Pedido de trabalho: No trecho abaixo, onde a Teka teimava em ficar sentada em vez de se deitar?

Trecho:
┄┄┄┄┄┄

De uns tempo pra cá dei de frear o impulso de escrever por mera catarse. Tem sido até bem fácil. Do nada comecei a me pegar envolvida por antigas sensações e fui fechando todas as portas,  capturando as lembranças e me deixando  ficar sozinha com elas. Muda. 





Acho que isso começou numa tarde em que a Teka recusava deitar-se. Teimava em ficar sentadinha numa almofada, com o corpinho apoiado contra a parede, olhando pro nada... Sei que ela percebia relâmpagos e, às vezes, sombras repentinas, mas nunca vou saber ao certo o quanto ela ainda enxergava.  Ficava longos minutos com os olhinhos perdidos na distância, movendo a cabecinha levemente, como quem observava algo... Eu a observava. Me perguntava o que ela via, o que sentia... 





E dali em diante tanta vezes me peguei imersa nas sensações daquele dia em que intrigada pelas bolinhas coloridas que esvoaçavam ao meu redor, perguntei a você o que eram elas! "São fluídos que caem do céu", você respondeu... E eu nunca me esqueci que fluídos caem do ceú. Mesmo quando passei a não vê-los mais, ainda me lembrava do quanto são belos os fluídos coloridos que caem do céu... 





Será que ela também os via, a Teka? Será que os achava belos? Será que aqueles que nos acompanham nos primeiros dias são os mesmos que voltam a nos envolver nos últimos? Apenas sei que uma lembrança vem acompanhada de outras... 





Comecei a sentir saudades daquele tempo em que escrever ou não escrever nem era questão. Não era preciso exteriorizar o indefinível. Os momentos apenas brilhavam no mesmo instante em se apagavam, os dias nasciam e se dissolviam. É assim com nossos "eus", com a multidão de "eus" que nos habitam. Eles nascem enquanto desaparecem. Somos sempre uma coisa multifacetada e desconhecida pairando num corpo desconhecido, envoltos pela ilusão do conhecimento. 





E nesse mundo maluco o desconhecimento se disfarça de falsa segurança e todo mundo age como se conhecesse a si, o outro, o mundo. Passei a reconhecer que me desconheço e ver nisso alguma glória.

┄┄┄┄┄┄

Dados fornecidos:
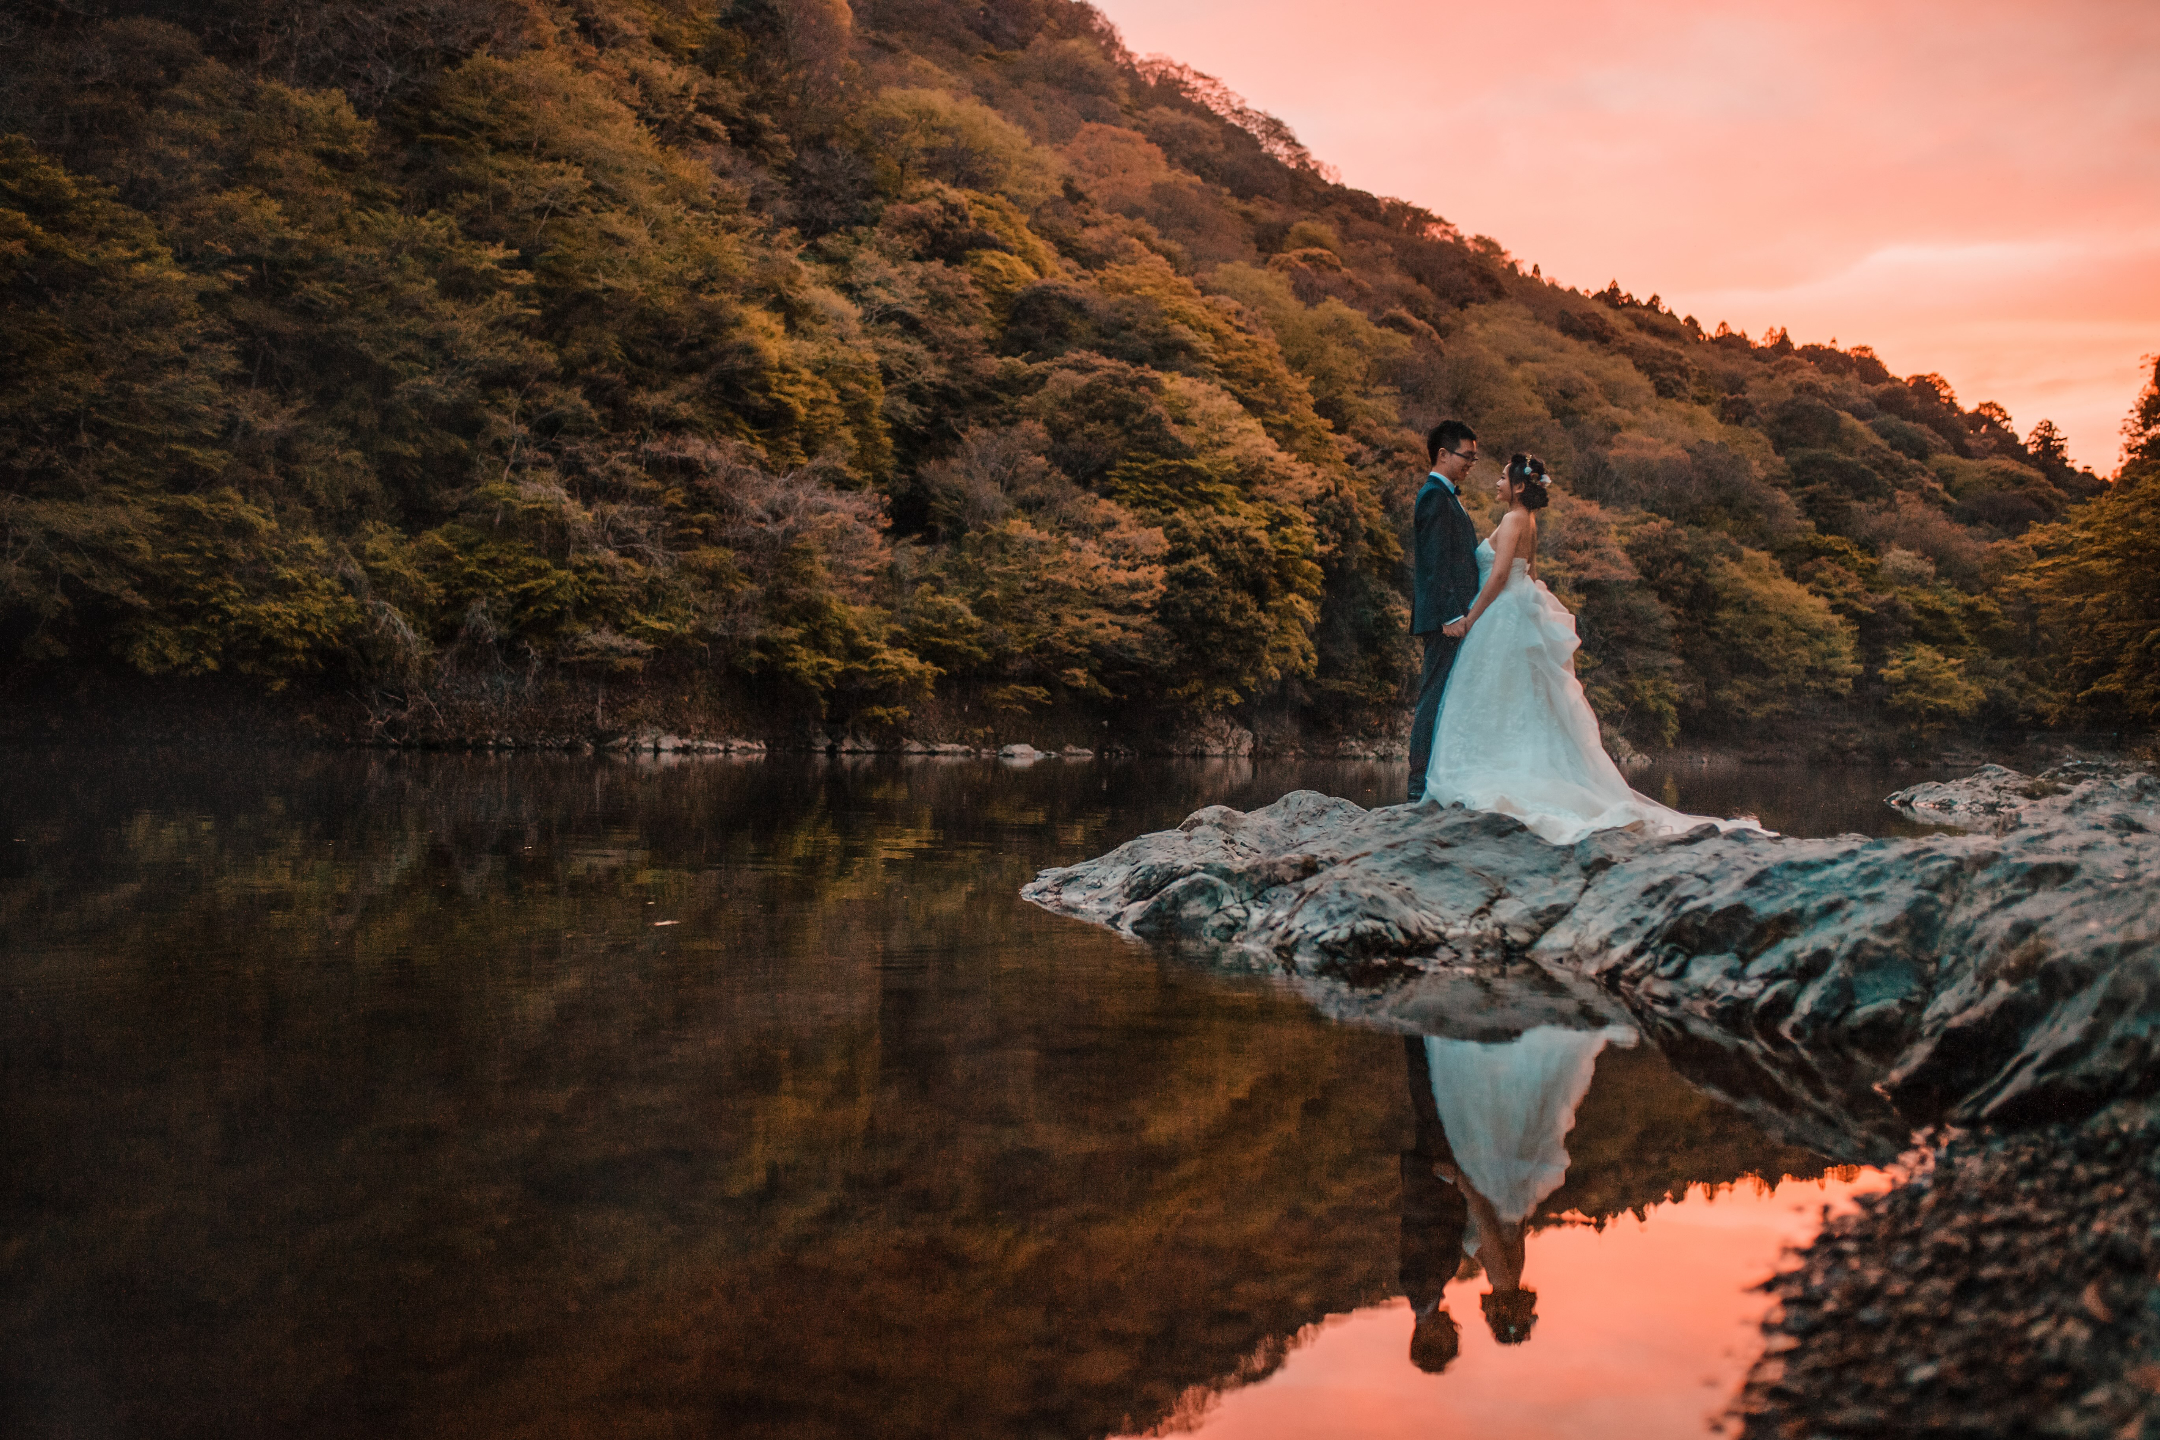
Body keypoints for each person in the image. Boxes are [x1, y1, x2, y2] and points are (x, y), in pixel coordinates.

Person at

┄┄┄┄┄┄

Exercício concluído: Numa almofada, com o corpinho apoiado contra a parede.